In the Advanced tab you can configure additional properties for optimizing the performance of the Parquet. Depending on selected ....
Setting | Description |
---|---|
Compression Codec | The compression algorithm used to compress pages when encoding. Valid choices are Uncompressed, Snappy, Gzip, Lzo, Brotli, Lz4, and Zstd. Default is Uncompressed. |
Block Size | The Block Size is the size of a row group buffered in memory. Block size limits the memory usage when writing. Larger values will improve I/O when reading but consume more memory when writing. The Default Block Size is set to 134217728. |
Page Size | The page is the smallest unit that must be read fully to access a single record. When reading, each page can be decompressed independently. If this value is too small, the compression will deteriorate.
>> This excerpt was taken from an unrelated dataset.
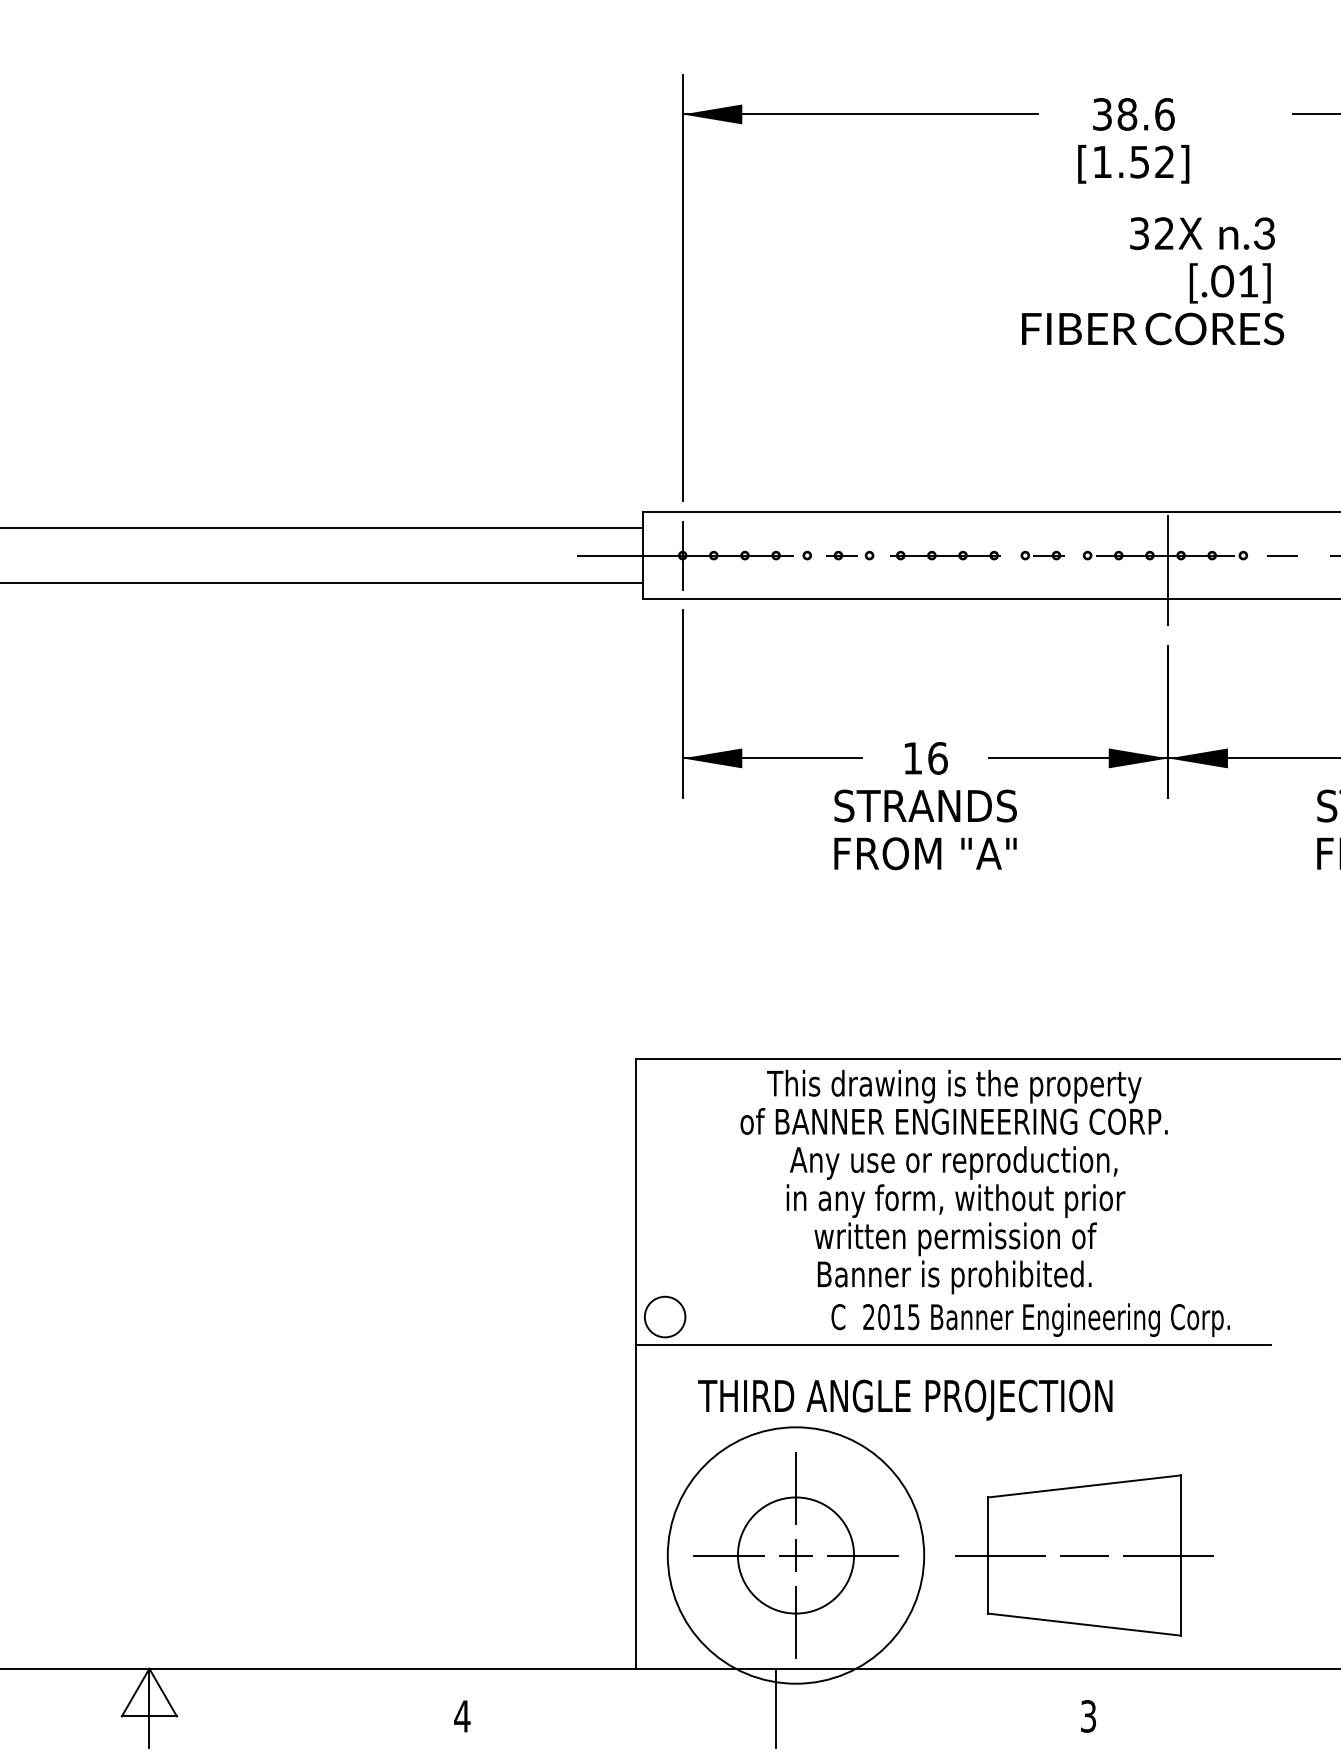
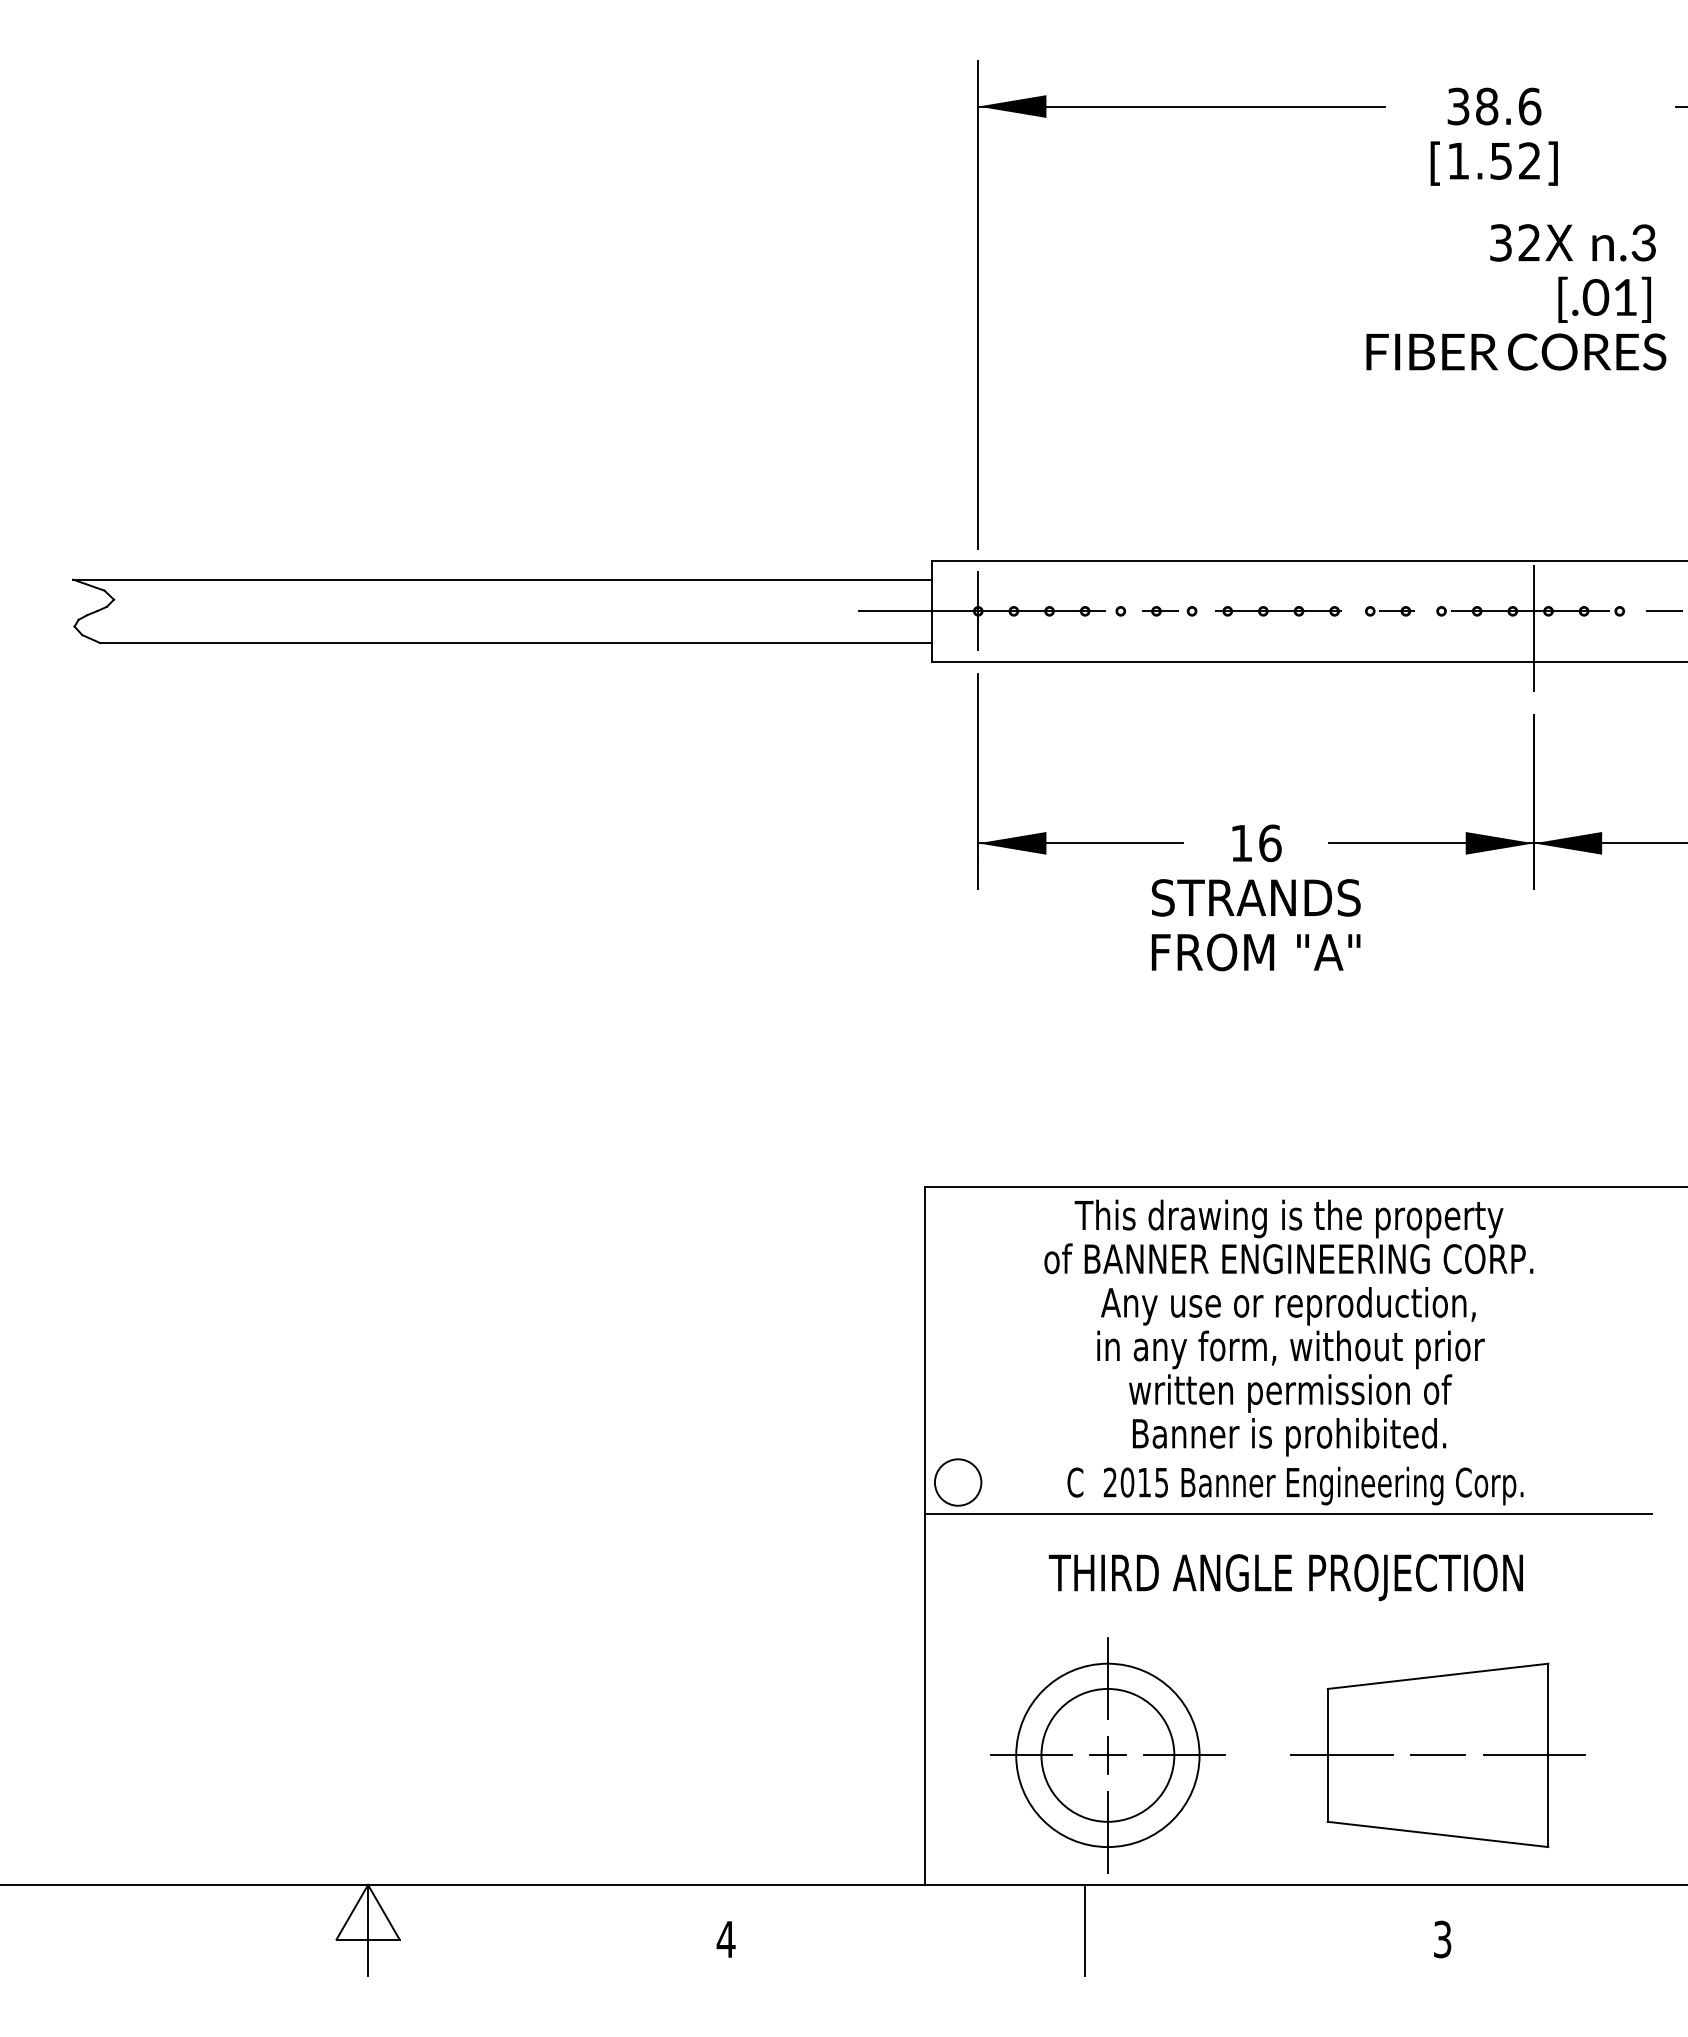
text: (1030, 1319) -> (1295, 1485), moved
text: (904, 1400) -> (1285, 1577), moved
circle: (795, 1555) -> (1107, 1755), size x0.62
The Default Page Size is set to 1048576. |
Dictionary Page Size | There is one dictionary page per column per row group when dictionary encoding is used. Dictionary page size works like the page size but for dictionary encoding. Default is 1048576 |
Enable Dictionary | Select this check box to enable to include the dictionary compression strategy in the generated parquet document. Enabling dictionary allows for building a dictionary of values encountered in columns. |
Validating | Select this check box to enable schema validation. |
Writer Version | Parquet format version to use when writing. 1.0 ensures compatibility with older readers. Default is v1. The option is to set v2 |